__Objective__.
Format every line of the items below as a Markdown table with the columns "Row" and "Line", numbering the rows and leaving out blank lines.

-- begin --

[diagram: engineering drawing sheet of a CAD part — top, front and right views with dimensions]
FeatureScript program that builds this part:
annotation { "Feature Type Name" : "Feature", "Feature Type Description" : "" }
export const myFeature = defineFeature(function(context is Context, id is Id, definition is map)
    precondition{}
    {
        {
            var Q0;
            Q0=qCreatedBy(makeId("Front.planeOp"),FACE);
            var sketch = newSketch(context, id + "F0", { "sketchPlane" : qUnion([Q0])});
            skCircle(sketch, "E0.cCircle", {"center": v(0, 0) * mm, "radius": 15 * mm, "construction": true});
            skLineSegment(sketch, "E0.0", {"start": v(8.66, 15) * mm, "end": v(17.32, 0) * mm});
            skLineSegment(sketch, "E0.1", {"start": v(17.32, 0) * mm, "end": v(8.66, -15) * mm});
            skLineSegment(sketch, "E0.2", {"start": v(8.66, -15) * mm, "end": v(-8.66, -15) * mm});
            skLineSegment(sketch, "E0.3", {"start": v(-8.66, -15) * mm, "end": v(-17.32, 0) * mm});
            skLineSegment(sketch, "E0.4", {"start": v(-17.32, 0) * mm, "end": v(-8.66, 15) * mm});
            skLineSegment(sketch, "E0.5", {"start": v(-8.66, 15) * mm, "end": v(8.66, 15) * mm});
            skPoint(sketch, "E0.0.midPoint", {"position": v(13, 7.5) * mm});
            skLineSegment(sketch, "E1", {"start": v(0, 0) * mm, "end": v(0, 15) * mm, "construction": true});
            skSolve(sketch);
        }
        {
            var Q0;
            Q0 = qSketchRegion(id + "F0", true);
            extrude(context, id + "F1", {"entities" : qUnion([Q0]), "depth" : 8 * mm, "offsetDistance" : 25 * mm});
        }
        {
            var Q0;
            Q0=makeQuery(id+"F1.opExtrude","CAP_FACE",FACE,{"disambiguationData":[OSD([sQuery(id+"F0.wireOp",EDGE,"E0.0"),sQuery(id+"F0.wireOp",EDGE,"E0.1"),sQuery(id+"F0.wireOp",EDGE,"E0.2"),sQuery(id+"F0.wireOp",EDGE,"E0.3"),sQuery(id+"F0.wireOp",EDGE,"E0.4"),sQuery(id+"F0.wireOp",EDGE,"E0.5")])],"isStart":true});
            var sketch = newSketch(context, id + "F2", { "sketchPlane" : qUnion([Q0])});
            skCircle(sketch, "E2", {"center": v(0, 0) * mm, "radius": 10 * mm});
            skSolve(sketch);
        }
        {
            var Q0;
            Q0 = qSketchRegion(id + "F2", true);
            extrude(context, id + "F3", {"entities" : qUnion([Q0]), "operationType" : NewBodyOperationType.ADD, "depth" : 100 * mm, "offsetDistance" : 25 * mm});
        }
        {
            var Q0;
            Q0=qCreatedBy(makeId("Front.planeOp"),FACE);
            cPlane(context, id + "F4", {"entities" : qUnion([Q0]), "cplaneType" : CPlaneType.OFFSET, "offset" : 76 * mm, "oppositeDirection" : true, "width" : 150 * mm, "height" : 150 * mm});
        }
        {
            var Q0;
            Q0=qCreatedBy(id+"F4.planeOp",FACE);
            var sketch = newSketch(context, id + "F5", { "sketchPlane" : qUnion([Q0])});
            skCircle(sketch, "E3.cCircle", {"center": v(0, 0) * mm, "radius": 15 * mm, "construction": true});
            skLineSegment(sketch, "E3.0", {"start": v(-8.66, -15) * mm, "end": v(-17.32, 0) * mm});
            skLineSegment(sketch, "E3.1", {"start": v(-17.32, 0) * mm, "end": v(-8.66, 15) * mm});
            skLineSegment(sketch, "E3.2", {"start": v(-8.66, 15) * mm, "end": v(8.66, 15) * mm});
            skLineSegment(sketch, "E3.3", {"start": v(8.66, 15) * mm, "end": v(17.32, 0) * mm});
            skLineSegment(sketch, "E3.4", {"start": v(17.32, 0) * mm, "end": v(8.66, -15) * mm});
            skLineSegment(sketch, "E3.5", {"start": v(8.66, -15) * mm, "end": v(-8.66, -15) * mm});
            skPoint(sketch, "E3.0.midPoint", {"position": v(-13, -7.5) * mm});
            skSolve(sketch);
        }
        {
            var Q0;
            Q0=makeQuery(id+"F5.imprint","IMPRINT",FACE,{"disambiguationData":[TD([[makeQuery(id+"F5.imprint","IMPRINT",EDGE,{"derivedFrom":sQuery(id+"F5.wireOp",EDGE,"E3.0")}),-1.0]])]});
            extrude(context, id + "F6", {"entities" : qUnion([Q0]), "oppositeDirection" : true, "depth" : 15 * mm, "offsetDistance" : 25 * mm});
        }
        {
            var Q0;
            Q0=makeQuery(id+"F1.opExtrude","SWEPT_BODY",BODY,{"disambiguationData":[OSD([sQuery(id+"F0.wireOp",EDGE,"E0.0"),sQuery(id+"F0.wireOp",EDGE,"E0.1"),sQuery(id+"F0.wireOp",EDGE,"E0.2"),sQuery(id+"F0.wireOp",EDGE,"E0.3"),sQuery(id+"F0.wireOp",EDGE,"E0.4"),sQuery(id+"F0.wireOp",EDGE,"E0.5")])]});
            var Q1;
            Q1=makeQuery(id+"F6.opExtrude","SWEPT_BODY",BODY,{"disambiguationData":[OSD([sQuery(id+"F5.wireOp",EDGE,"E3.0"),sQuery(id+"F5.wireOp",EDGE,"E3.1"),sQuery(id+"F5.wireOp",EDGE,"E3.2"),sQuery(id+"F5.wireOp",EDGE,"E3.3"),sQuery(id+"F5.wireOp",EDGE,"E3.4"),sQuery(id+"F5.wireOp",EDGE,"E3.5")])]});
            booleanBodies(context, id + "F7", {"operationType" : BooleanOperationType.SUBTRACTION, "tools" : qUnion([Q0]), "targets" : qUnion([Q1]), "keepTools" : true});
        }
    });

-- end --

__Output for this exercise__.
| Row | Line |
|---|---|
| 1 | [diagram: engineering drawing sheet of a CAD part — top, front and right views with dimensions] |
| 2 | FeatureScript program that builds this part: |
| 3 | annotation { "Feature Type Name" : "Feature", "Feature Type Description" : "" } |
| 4 | export const myFeature = defineFeature(function(context is Context, id is Id, definition is map) |
| 5 |     precondition{} |
| 6 |     { |
| 7 |         { |
| 8 |             var Q0; |
| 9 |             Q0=qCreatedBy(makeId("Front.planeOp"),FACE); |
| 10 |             var sketch = newSketch(context, id + "F0", { "sketchPlane" : qUnion([Q0])}); |
| 11 |             skCircle(sketch, "E0.cCircle", {"center": v(0, 0) * mm, "radius": 15 * mm, "construction": true}); |
| 12 |             skLineSegment(sketch, "E0.0", {"start": v(8.66, 15) * mm, "end": v(17.32, 0) * mm}); |
| 13 |             skLineSegment(sketch, "E0.1", {"start": v(17.32, 0) * mm, "end": v(8.66, -15) * mm}); |
| 14 |             skLineSegment(sketch, "E0.2", {"start": v(8.66, -15) * mm, "end": v(-8.66, -15) * mm}); |
| 15 |             skLineSegment(sketch, "E0.3", {"start": v(-8.66, -15) * mm, "end": v(-17.32, 0) * mm}); |
| 16 |             skLineSegment(sketch, "E0.4", {"start": v(-17.32, 0) * mm, "end": v(-8.66, 15) * mm}); |
| 17 |             skLineSegment(sketch, "E0.5", {"start": v(-8.66, 15) * mm, "end": v(8.66, 15) * mm}); |
| 18 |             skPoint(sketch, "E0.0.midPoint", {"position": v(13, 7.5) * mm}); |
| 19 |             skLineSegment(sketch, "E1", {"start": v(0, 0) * mm, "end": v(0, 15) * mm, "construction": true}); |
| 20 |             skSolve(sketch); |
| 21 |         } |
| 22 |         { |
| 23 |             var Q0; |
| 24 |             Q0 = qSketchRegion(id + "F0", true); |
| 25 |             extrude(context, id + "F1", {"entities" : qUnion([Q0]), "depth" : 8 * mm, "offsetDistance" : 25 * mm}); |
| 26 |         } |
| 27 |         { |
| 28 |             var Q0; |
| 29 |             Q0=makeQuery(id+"F1.opExtrude","CAP_FACE",FACE,{"disambiguationData":[OSD([sQuery(id+"F0.wireOp",EDGE,"E0.0"),sQuery(id+"F0.wireOp",EDGE,"E0.1"),sQuery(id+"F0.wireOp",EDGE,"E0.2"),sQuery(id+"F0.wireOp",EDGE,"E0.3"),sQuery(id+"F0.wireOp",EDGE,"E0.4"),sQuery(id+"F0.wireOp",EDGE,"E0.5")])],"isStart":true}); |
| 30 |             var sketch = newSketch(context, id + "F2", { "sketchPlane" : qUnion([Q0])}); |
| 31 |             skCircle(sketch, "E2", {"center": v(0, 0) * mm, "radius": 10 * mm}); |
| 32 |             skSolve(sketch); |
| 33 |         } |
| 34 |         { |
| 35 |             var Q0; |
| 36 |             Q0 = qSketchRegion(id + "F2", true); |
| 37 |             extrude(context, id + "F3", {"entities" : qUnion([Q0]), "operationType" : NewBodyOperationType.ADD, "depth" : 100 * mm, "offsetDistance" : 25 * mm}); |
| 38 |         } |
| 39 |         { |
| 40 |             var Q0; |
| 41 |             Q0=qCreatedBy(makeId("Front.planeOp"),FACE); |
| 42 |             cPlane(context, id + "F4", {"entities" : qUnion([Q0]), "cplaneType" : CPlaneType.OFFSET, "offset" : 76 * mm, "oppositeDirection" : true, "width" : 150 * mm, "height" : 150 * mm}); |
| 43 |         } |
| 44 |         { |
| 45 |             var Q0; |
| 46 |             Q0=qCreatedBy(id+"F4.planeOp",FACE); |
| 47 |             var sketch = newSketch(context, id + "F5", { "sketchPlane" : qUnion([Q0])}); |
| 48 |             skCircle(sketch, "E3.cCircle", {"center": v(0, 0) * mm, "radius": 15 * mm, "construction": true}); |
| 49 |             skLineSegment(sketch, "E3.0", {"start": v(-8.66, -15) * mm, "end": v(-17.32, 0) * mm}); |
| 50 |             skLineSegment(sketch, "E3.1", {"start": v(-17.32, 0) * mm, "end": v(-8.66, 15) * mm}); |
| 51 |             skLineSegment(sketch, "E3.2", {"start": v(-8.66, 15) * mm, "end": v(8.66, 15) * mm}); |
| 52 |             skLineSegment(sketch, "E3.3", {"start": v(8.66, 15) * mm, "end": v(17.32, 0) * mm}); |
| 53 |             skLineSegment(sketch, "E3.4", {"start": v(17.32, 0) * mm, "end": v(8.66, -15) * mm}); |
| 54 |             skLineSegment(sketch, "E3.5", {"start": v(8.66, -15) * mm, "end": v(-8.66, -15) * mm}); |
| 55 |             skPoint(sketch, "E3.0.midPoint", {"position": v(-13, -7.5) * mm}); |
| 56 |             skSolve(sketch); |
| 57 |         } |
| 58 |         { |
| 59 |             var Q0; |
| 60 |             Q0=makeQuery(id+"F5.imprint","IMPRINT",FACE,{"disambiguationData":[TD([[makeQuery(id+"F5.imprint","IMPRINT",EDGE,{"derivedFrom":sQuery(id+"F5.wireOp",EDGE,"E3.0")}),-1.0]])]}); |
| 61 |             extrude(context, id + "F6", {"entities" : qUnion([Q0]), "oppositeDirection" : true, "depth" : 15 * mm, "offsetDistance" : 25 * mm}); |
| 62 |         } |
| 63 |         { |
| 64 |             var Q0; |
| 65 |             Q0=makeQuery(id+"F1.opExtrude","SWEPT_BODY",BODY,{"disambiguationData":[OSD([sQuery(id+"F0.wireOp",EDGE,"E0.0"),sQuery(id+"F0.wireOp",EDGE,"E0.1"),sQuery(id+"F0.wireOp",EDGE,"E0.2"),sQuery(id+"F0.wireOp",EDGE,"E0.3"),sQuery(id+"F0.wireOp",EDGE,"E0.4"),sQuery(id+"F0.wireOp",EDGE,"E0.5")])]}); |
| 66 |             var Q1; |
| 67 |             Q1=makeQuery(id+"F6.opExtrude","SWEPT_BODY",BODY,{"disambiguationData":[OSD([sQuery(id+"F5.wireOp",EDGE,"E3.0"),sQuery(id+"F5.wireOp",EDGE,"E3.1"),sQuery(id+"F5.wireOp",EDGE,"E3.2"),sQuery(id+"F5.wireOp",EDGE,"E3.3"),sQuery(id+"F5.wireOp",EDGE,"E3.4"),sQuery(id+"F5.wireOp",EDGE,"E3.5")])]}); |
| 68 |             booleanBodies(context, id + "F7", {"operationType" : BooleanOperationType.SUBTRACTION, "tools" : qUnion([Q0]), "targets" : qUnion([Q1]), "keepTools" : true}); |
| 69 |         } |
| 70 |     }); |